[Problem requirements] Your answer must be a single number: how many lines of the data include "complete".

Page images and extracted text

:::::

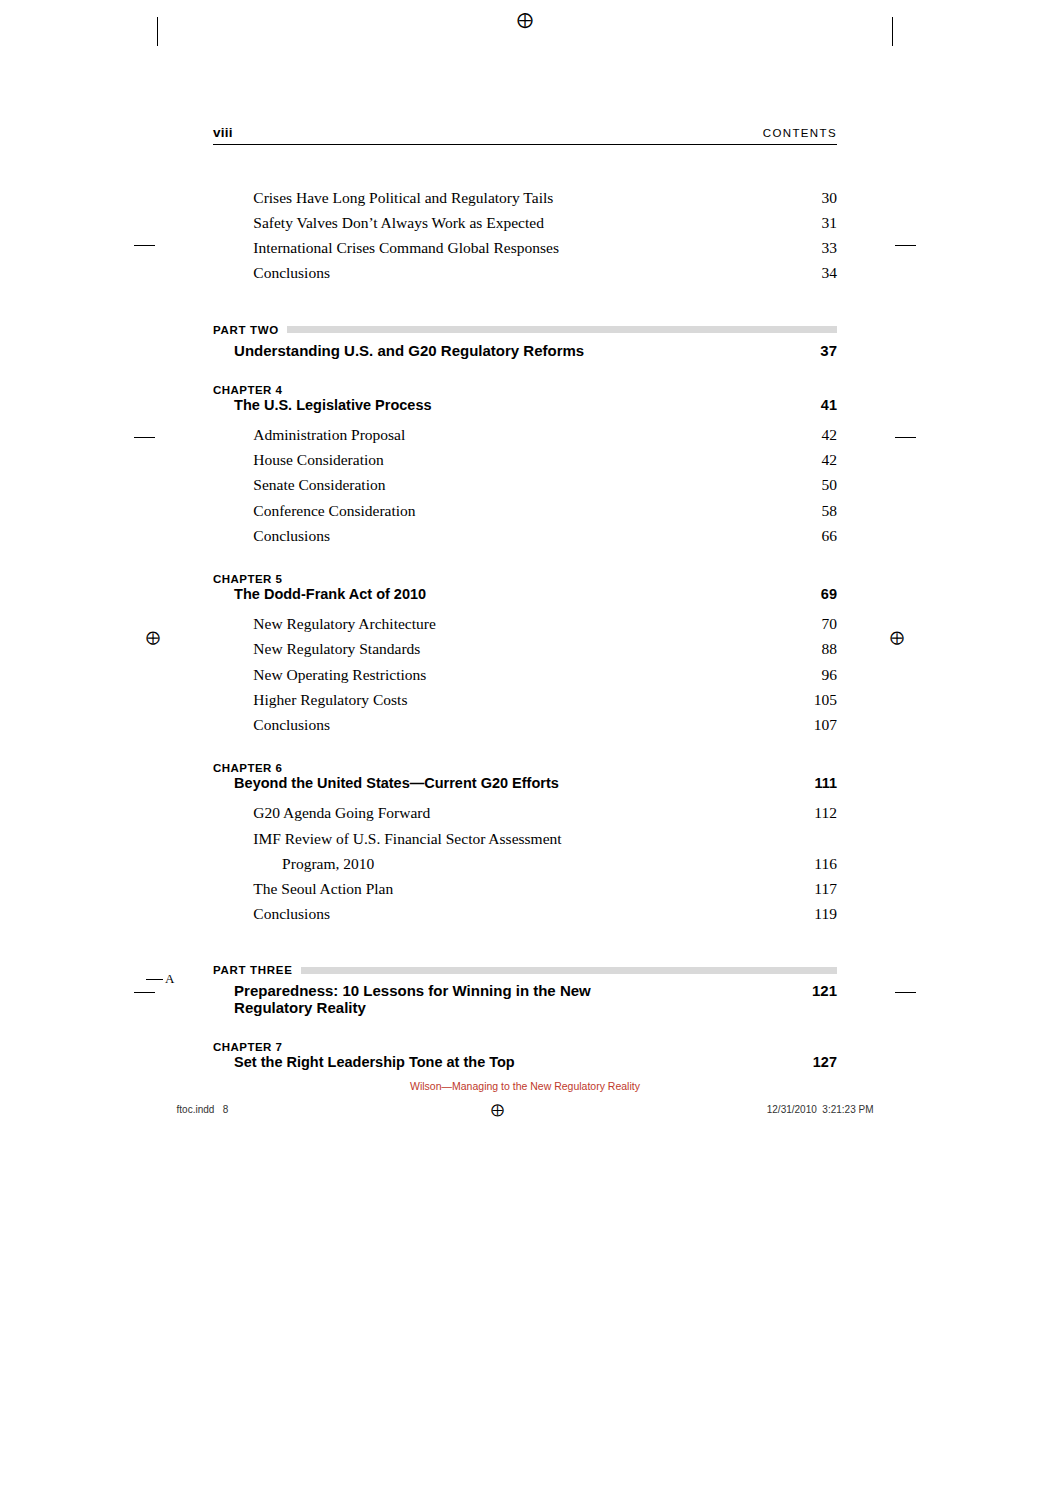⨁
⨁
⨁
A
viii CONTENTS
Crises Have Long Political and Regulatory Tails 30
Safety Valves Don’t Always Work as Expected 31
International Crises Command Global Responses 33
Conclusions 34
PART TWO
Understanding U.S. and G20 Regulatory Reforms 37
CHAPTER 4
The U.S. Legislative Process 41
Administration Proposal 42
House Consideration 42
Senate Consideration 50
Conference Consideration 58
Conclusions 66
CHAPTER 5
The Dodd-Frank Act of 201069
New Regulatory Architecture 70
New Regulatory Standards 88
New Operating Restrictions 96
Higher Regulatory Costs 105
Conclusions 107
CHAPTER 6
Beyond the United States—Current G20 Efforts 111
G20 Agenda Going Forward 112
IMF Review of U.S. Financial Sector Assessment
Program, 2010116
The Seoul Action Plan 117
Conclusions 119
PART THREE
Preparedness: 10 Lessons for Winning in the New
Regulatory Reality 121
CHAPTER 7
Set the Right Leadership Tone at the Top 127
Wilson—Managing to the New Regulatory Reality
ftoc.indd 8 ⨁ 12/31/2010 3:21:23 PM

:::::

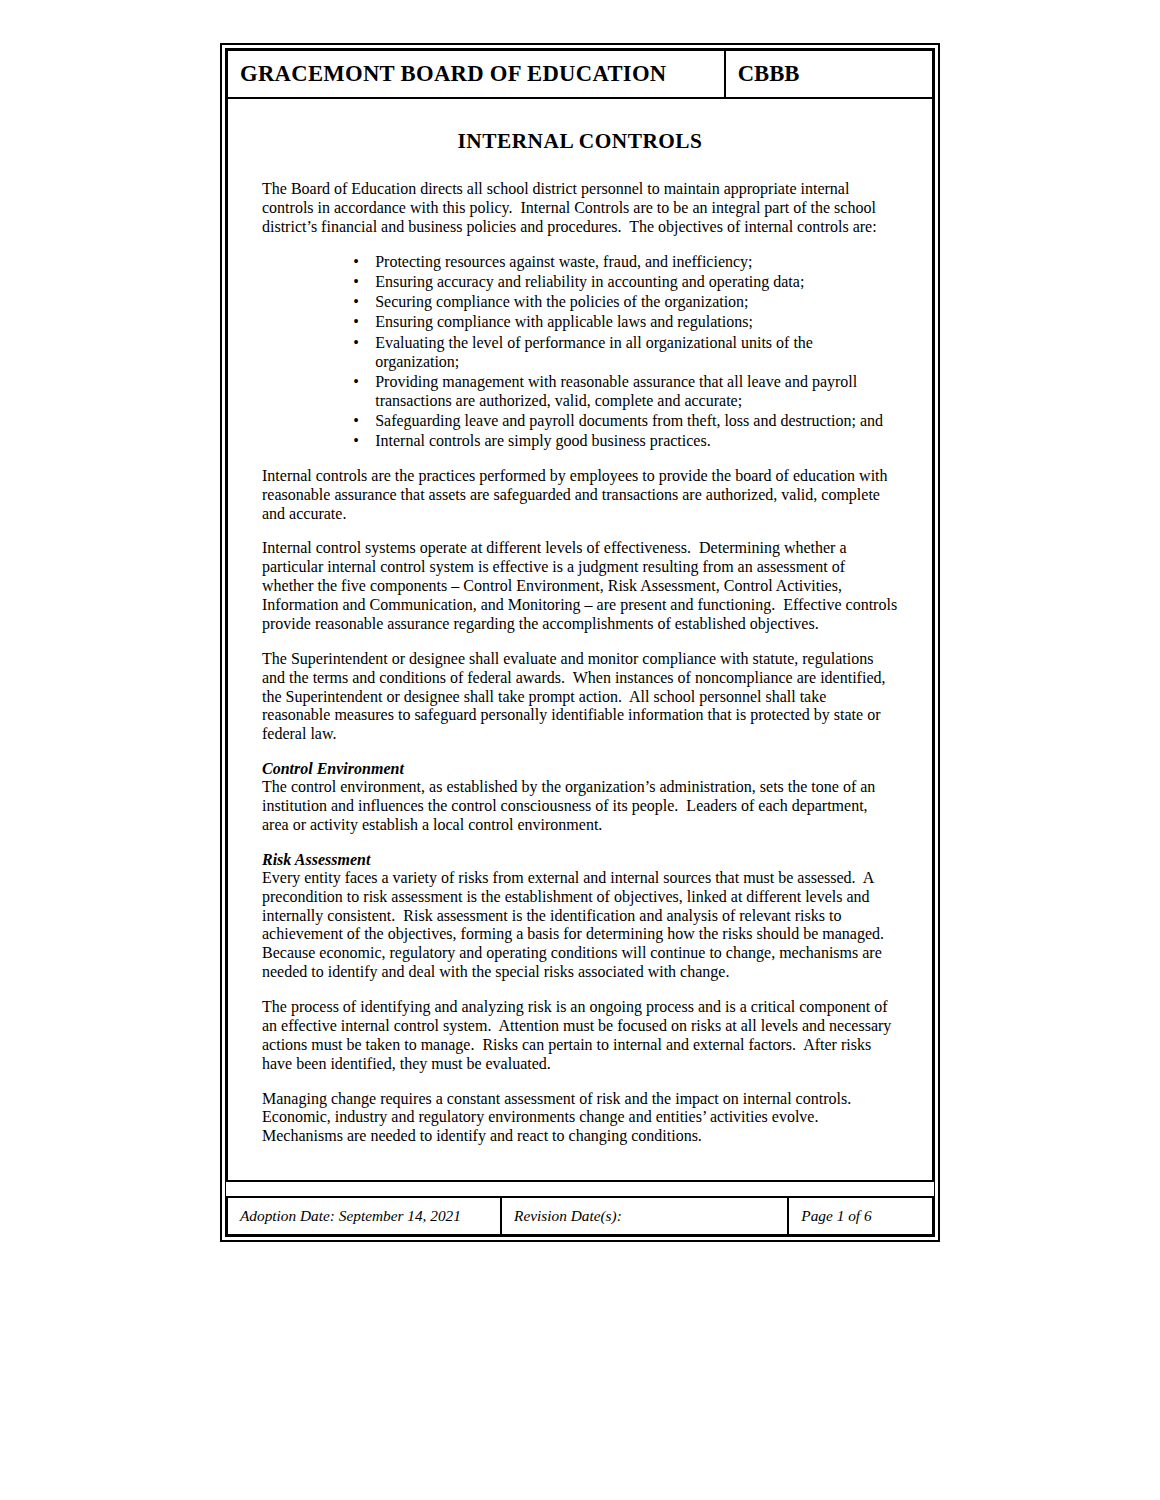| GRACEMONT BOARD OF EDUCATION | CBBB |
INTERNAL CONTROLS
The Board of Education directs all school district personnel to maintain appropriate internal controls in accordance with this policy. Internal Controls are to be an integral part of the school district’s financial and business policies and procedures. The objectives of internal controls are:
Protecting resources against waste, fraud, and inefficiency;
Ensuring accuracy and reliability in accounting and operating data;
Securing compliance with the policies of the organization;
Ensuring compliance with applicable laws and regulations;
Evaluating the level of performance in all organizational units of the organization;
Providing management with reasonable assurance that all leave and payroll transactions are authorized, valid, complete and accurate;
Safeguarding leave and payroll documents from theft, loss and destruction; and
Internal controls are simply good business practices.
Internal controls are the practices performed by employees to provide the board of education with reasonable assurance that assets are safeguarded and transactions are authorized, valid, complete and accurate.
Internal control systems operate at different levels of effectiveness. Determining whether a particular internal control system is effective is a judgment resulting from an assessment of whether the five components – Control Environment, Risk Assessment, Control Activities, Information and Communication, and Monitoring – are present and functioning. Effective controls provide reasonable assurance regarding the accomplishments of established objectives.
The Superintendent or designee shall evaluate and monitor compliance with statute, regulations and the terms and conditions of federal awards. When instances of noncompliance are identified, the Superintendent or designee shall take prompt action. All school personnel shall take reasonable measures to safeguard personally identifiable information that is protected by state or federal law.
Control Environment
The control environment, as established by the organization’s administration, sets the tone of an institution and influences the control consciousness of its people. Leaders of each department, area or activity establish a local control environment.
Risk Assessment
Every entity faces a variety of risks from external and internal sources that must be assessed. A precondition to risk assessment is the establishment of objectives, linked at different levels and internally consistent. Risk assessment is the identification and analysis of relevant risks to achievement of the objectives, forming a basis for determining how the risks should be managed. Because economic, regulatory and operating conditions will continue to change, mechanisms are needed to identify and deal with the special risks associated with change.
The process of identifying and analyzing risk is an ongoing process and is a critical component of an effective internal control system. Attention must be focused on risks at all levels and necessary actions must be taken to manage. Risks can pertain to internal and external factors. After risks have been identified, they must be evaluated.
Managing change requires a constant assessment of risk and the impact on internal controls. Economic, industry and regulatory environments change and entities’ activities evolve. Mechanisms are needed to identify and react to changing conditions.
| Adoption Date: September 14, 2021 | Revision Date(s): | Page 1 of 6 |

:::::

[Result below] 2